Sumpah Pralaya

Judul yang artinya bersumpah untuk mati tersebut diangkat untuk sebuah pentas ‘Wayang Kolosal Multi Dimensi’, hasil garapan Aneng Kiswantoro S.Sn dalam rangka ujian akhir Pasca Sarjana Institut Seni Indonesia Jogyakarta, di Arena Teater Terbuka SMKI Jogyakarta pada 15 Juli 2012 lalu.

Dalam pentas ini Aneng menggabungkan antara wayang kulit yang adalah dua demensional dengan Wayang Golek yang adalah tiga demensional. Dikarenakan menggabungkan dua demensi yang berlainan dalam satu pentas, Aneng mengeset dua panggung yang berbeda. Ada panggung wayang kulit yaitu berupa kelir yang diletakkan di belakang, dan panggung wayang golek yang berupa ‘gedebog’ melintang yang diletakan di depan kelir. Antara kelir dan ‘gedebog’ diberi space beberapa meter untuk mobilitas para penggerak wayang golek. Keletakan ‘gedebog’ dan dasar dari pada kelir ini ketinggiannya di buat sama dan sejajar, lebih tinggi sedikit dari manusia dewasa pada umumnya. Dengan pertimbangan agar para penggerak wayang golek dengan posisi berdiri di balik ‘Gedebog’ tidak kelihatan dari arah penonton.

Sumpah Pralaya
Abimanyu bersumpah Pralaya di hadapan Utari

Tidak seperti pegelaran wayang kulit dan wayang golek pada umumnya, Pegelaran wayang gabungan antara keduanya ini membutuhkan pengaturan pengadegan yang cermat dan teliti, serta kekompakan antara para penggerak wayang, baik wayang golek maupun wayang kulit, pemusik serta lighting. Ada saatnya pengadegan wayang kulit yang menjadi fokus dan ada waktunya pengadegan wayang golek yang membawa cerita. Bahkan tidak jarang pula terjadi adegan yang bersamaan antara adegan wayang kulit yang dimainkan di kelir dan pengadegan wayang golek di space depan kelir.
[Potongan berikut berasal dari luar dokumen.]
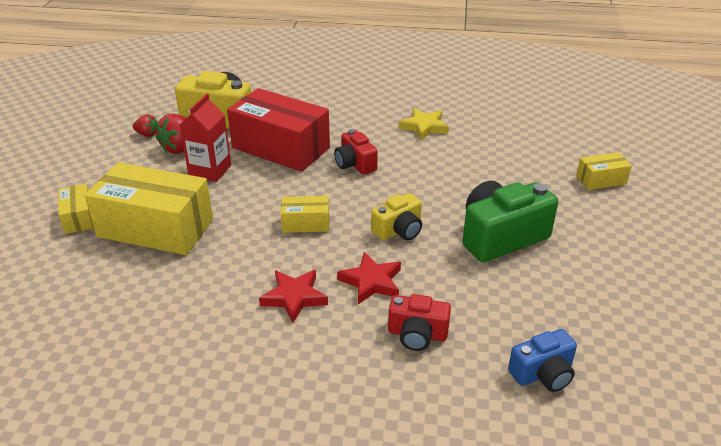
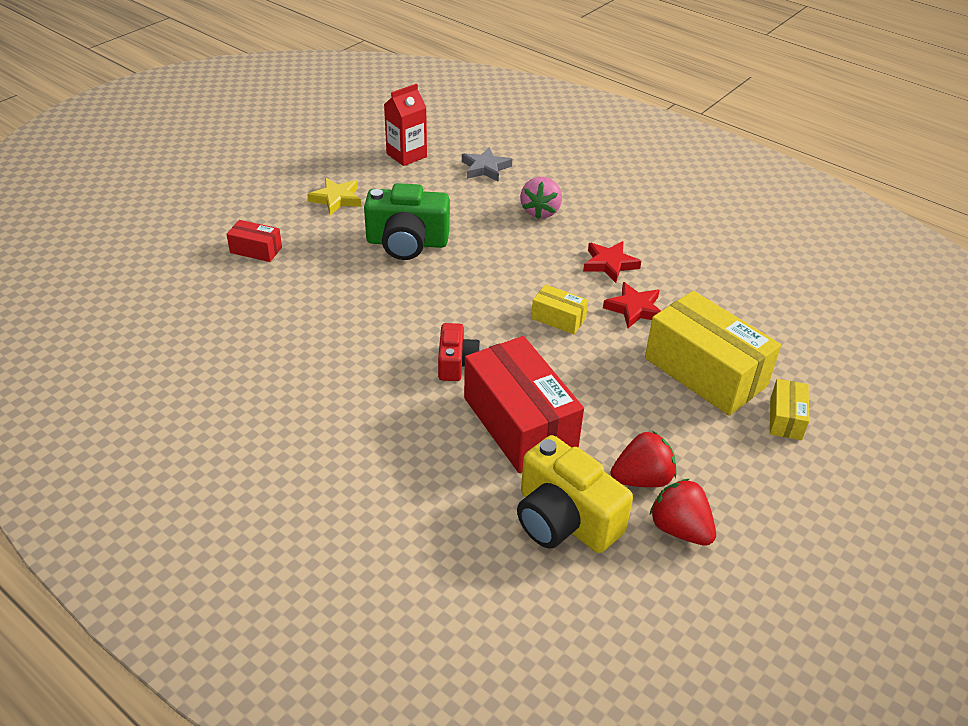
camera: 150 degrees left, 5 degrees up
red strawberry [133,114,157,137] -> red strawberry [650,479,716,546], size x1.72
red carton [179,94,231,182] -> red carton moved to [384,84,427,166]
red star [337,252,401,304] -> red star moved to [603,282,661,328]
yellow camera [371,193,422,240] -> none
red camera [388,294,451,351] -> pink strawberry [520,177,562,219]
yellow star [399,108,449,140] -> yellow star moved to [307,178,361,215]
blue camera [508,329,577,392] -> grey star [462,147,512,182]
yellow box [576,152,632,190] -> red box [226,220,282,262]

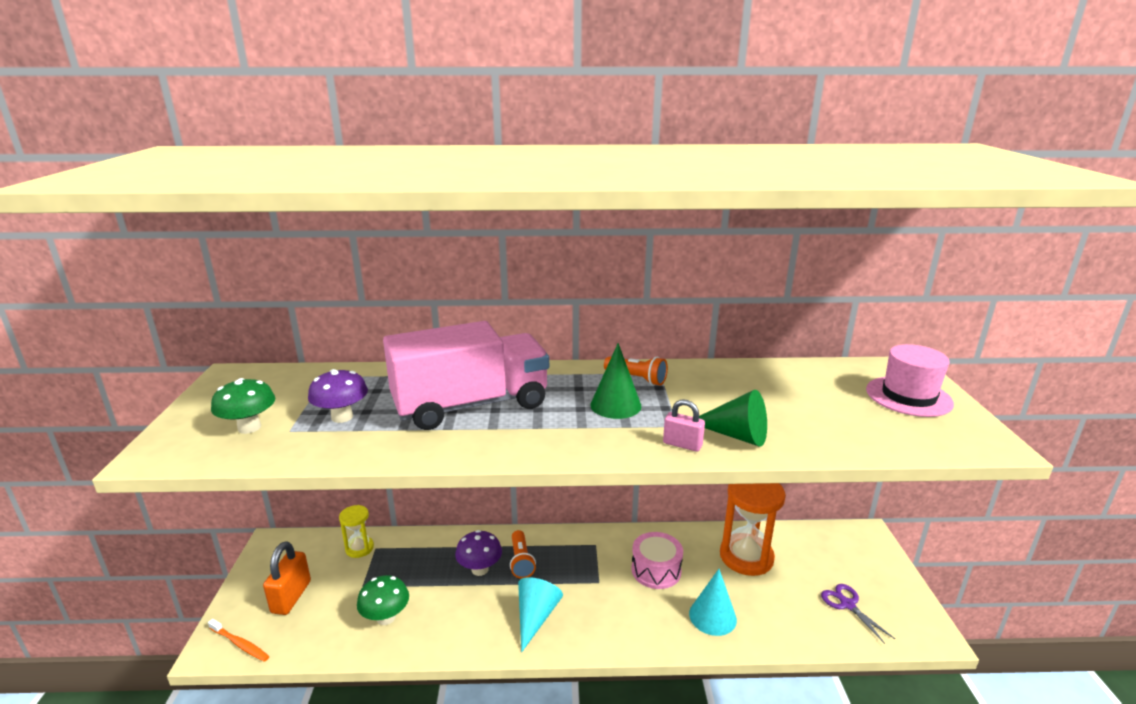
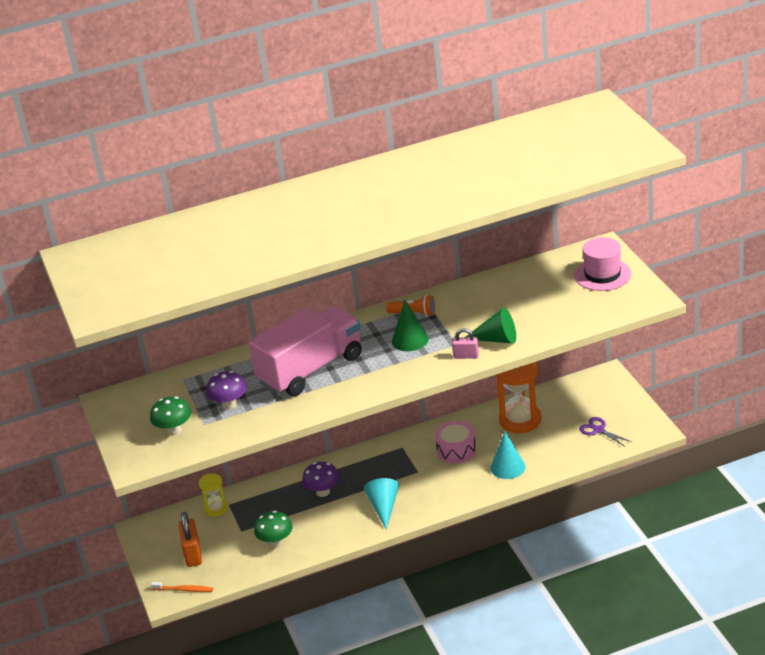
camera: 15 degrees left, 10 degrees up
orange flashlight [510,530,536,579] -> none

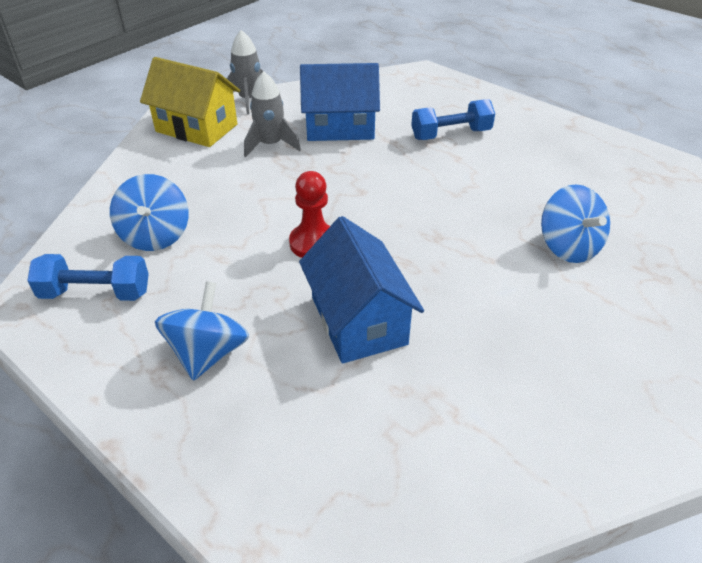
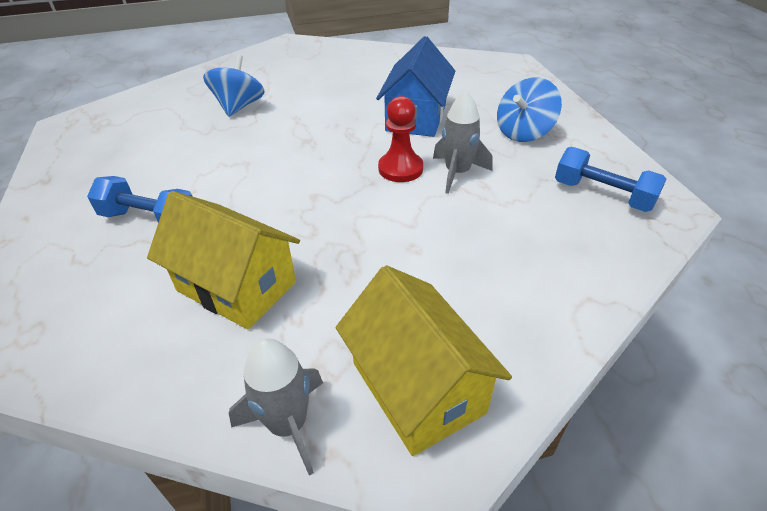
camera: 145 degrees left, 0 degrees up
blue spinning top [110,174,189,251] -> none
grey rocket [244,71,301,157] -> grey rocket moved to [433,91,493,194]
blue house [300,63,380,141] -> yellow house [147,191,300,329]

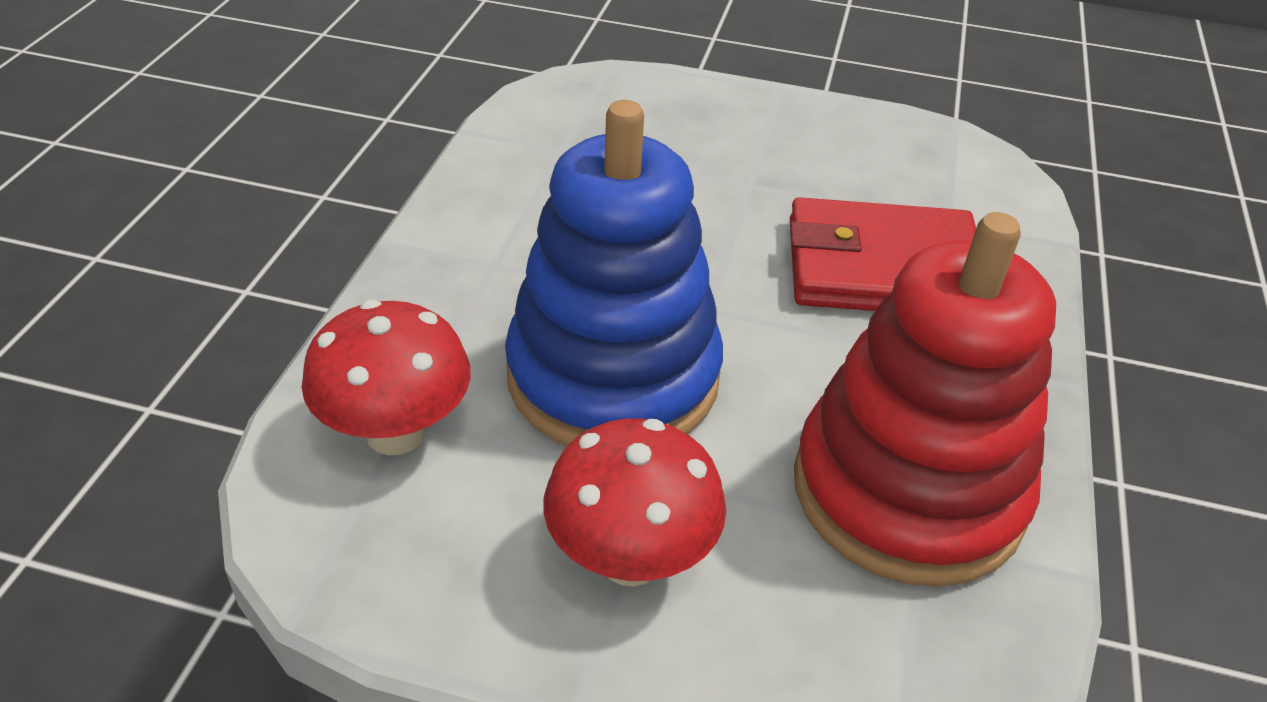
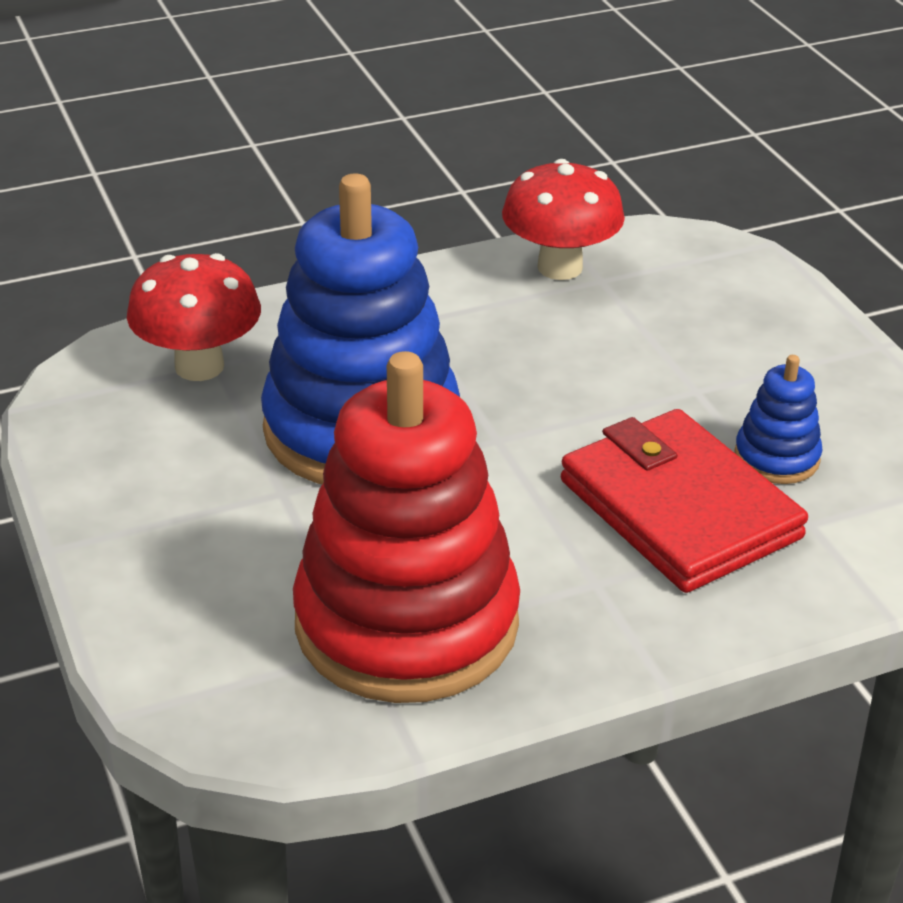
camera: 55 degrees right, 5 degrees down
red mushroom [543,418,726,586] -> red mushroom moved to [502,159,625,280]
none -> blue stacking toy [735,355,822,484]

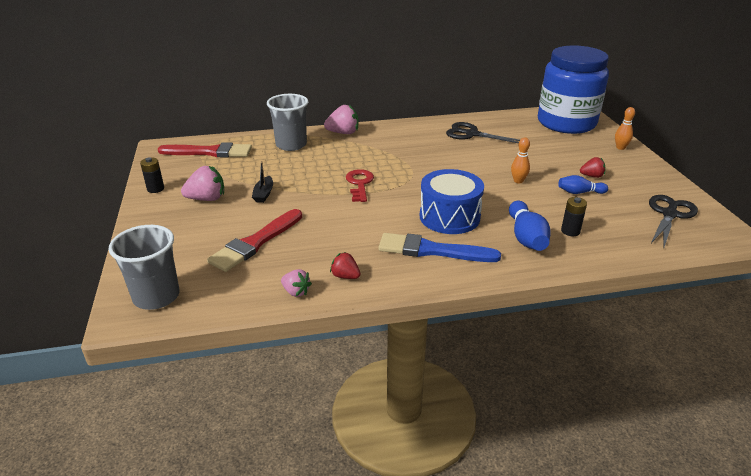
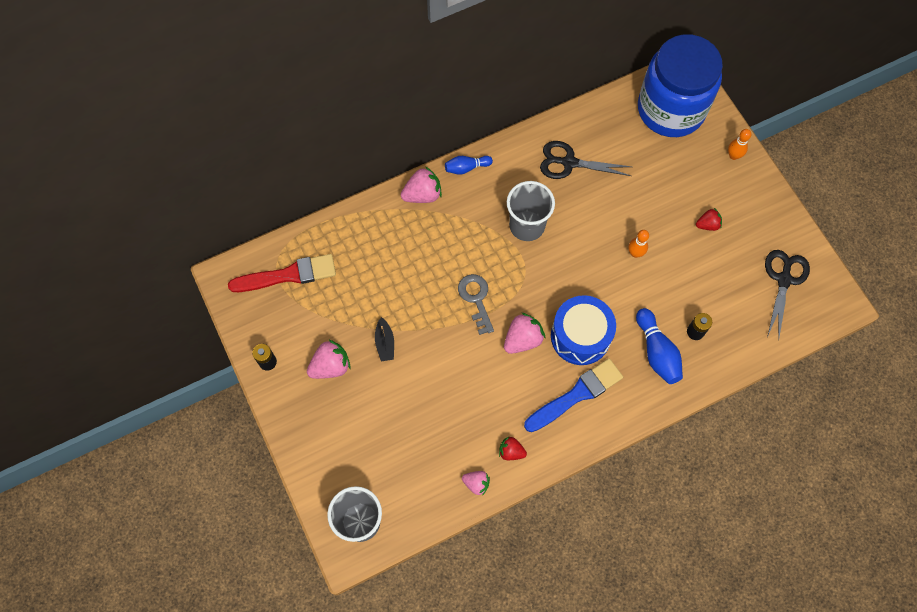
camera: 15 degrees left, 35 degrees up
red brush [207,209,302,272] -> none
grey cup [267,94,308,151] -> grey cup moved to [507,181,555,241]
red key [346,169,374,202] -> grey key [458,274,494,335]
blue brush [379,233,501,262] -> blue brush turned 150 degrees clockwise [524,358,623,432]
blue bowling pin [558,175,608,194] -> blue bowling pin moved to [445,156,493,175]
none -> pink strawberry [504,313,545,354]

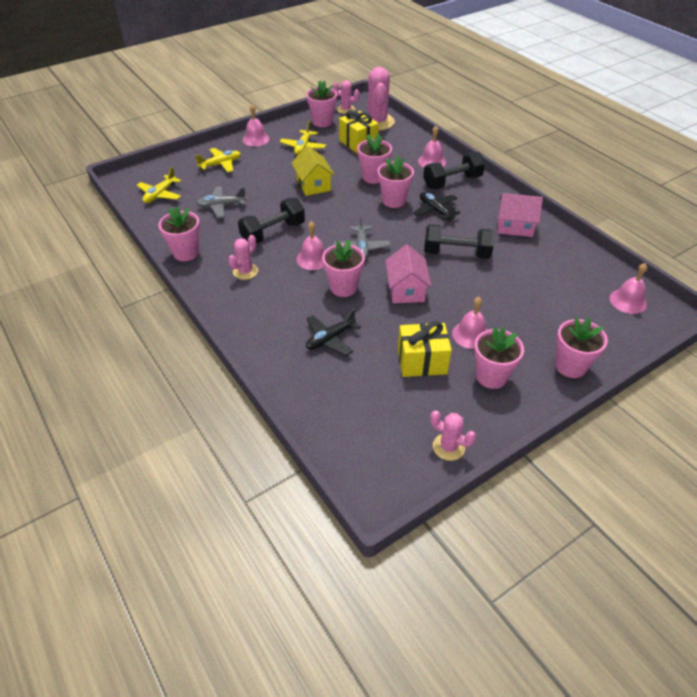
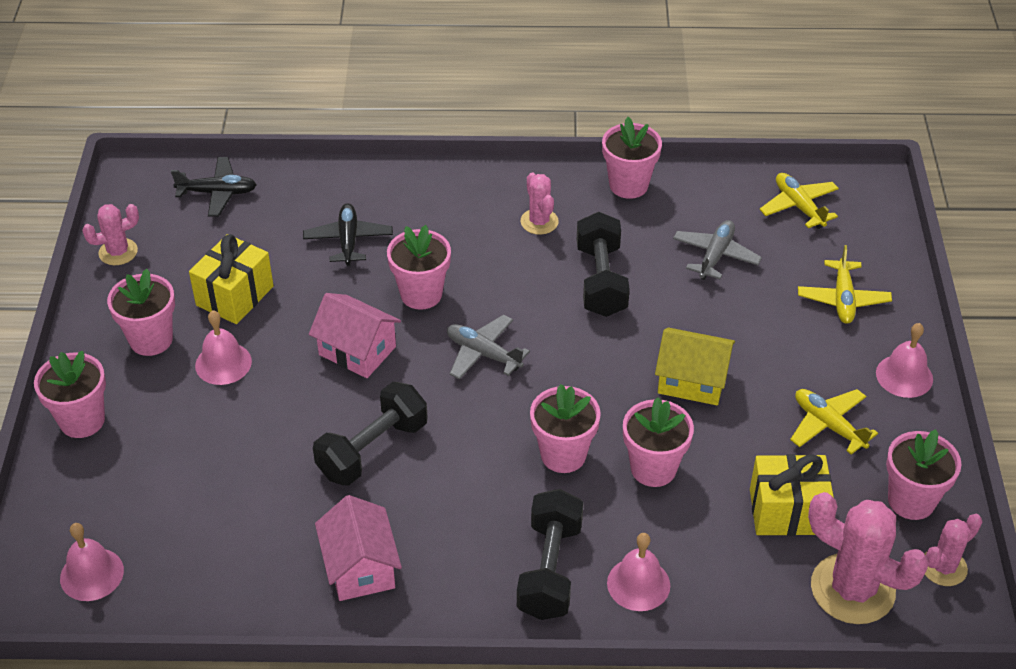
camera: 125 degrees right, 0 degrees up
pink bell [296,221,325,270] -> none
black plane [413,192,460,222] -> black plane moved to [171,157,257,217]
pink house [498,193,543,237] -> pink house turned 60 degrees counterclockwise [315,495,402,601]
Semuanya disajikan untuk menjaga agar alur cerita tertata, runtut dan mencapai klimaks.

Untuk menghidupkan pengadegan wayang kulit, kelir yang ada diberi effek filmis sehingga kelir tersebut dapat difungsikan seperti tonil dalam panggungg wayang uwong, yang gambarnya dapat diganti-ganti sesuai dengan pengadegannya. Sedangkan untuk menghidupkan panggung wayang golek, digunakan lighting.

Sumpah Pralaya
Suasana perang Baratayuda di Tegal Kurusetra

Sumpah Pralaya adalah sumpah yang diucapkan oleh Abimanyu di hadapan Dewi Utari, yang isinya bahwa Abimanyu akan mati dengan luka ‘arang kranjang’ di perang Baratayuda, jika dirinya sudah beristri. Pada kenyataannya Abimanyu tidak lajang lagi, Ia telah beristri Dewi Siti Sundari. Namun Abimanyu takut ditolak cintanya oleh Dewi Utari, sehingga ia tidak mengatakan hal yang sebenarnya. Ketika sumpah itu diucapkan, alam pun bergolak mendengar sumpah Abimanyu, dan dewi Utari sangat bersedih, karena perasaannya mengatakan bahwa sumpah calon suaminya akan menjadi kenyataan.

Melalui pentas Wayang Kolosal Multi Demensi yang diberi judul Sumpah Pralaya, Aneng Kiswantoro telah mencoba berimajinasi tentang perang Baratayuda, tempat Abimanyu menggenapi sumpahnya, Sumpah Pralaya. Ia gugur dengan seribu luka, untuk menyelamatkan sang raja Puntadewa yang berada dalam keadaan tejepit.

Sumpah Pralaya
Para pendukung pentas, Aneng Kiswantoro paling kiri

Walaupun disadari bahwasanya pentas ini belum maksimal, Wayang Kolosal Multi Demensi ini merupakan sebuah inovatif yang mempunyai masa depan untuk dikembangkan dan dimatangkan, agar mampu mengawal seni tradisi, khususnya wayang , ditengah hingar-bingar tontonan modern.

Pentas yang berdurasi kurang lebih satu jam ini didukung oleh dua puluhan anak muda yang sebagian besar terdiri dari mahasiswa Pedhalangan Institut Seni Indonesi Jogyakarta dan dihadiri oleh para pendidik, seniman dan budayawan.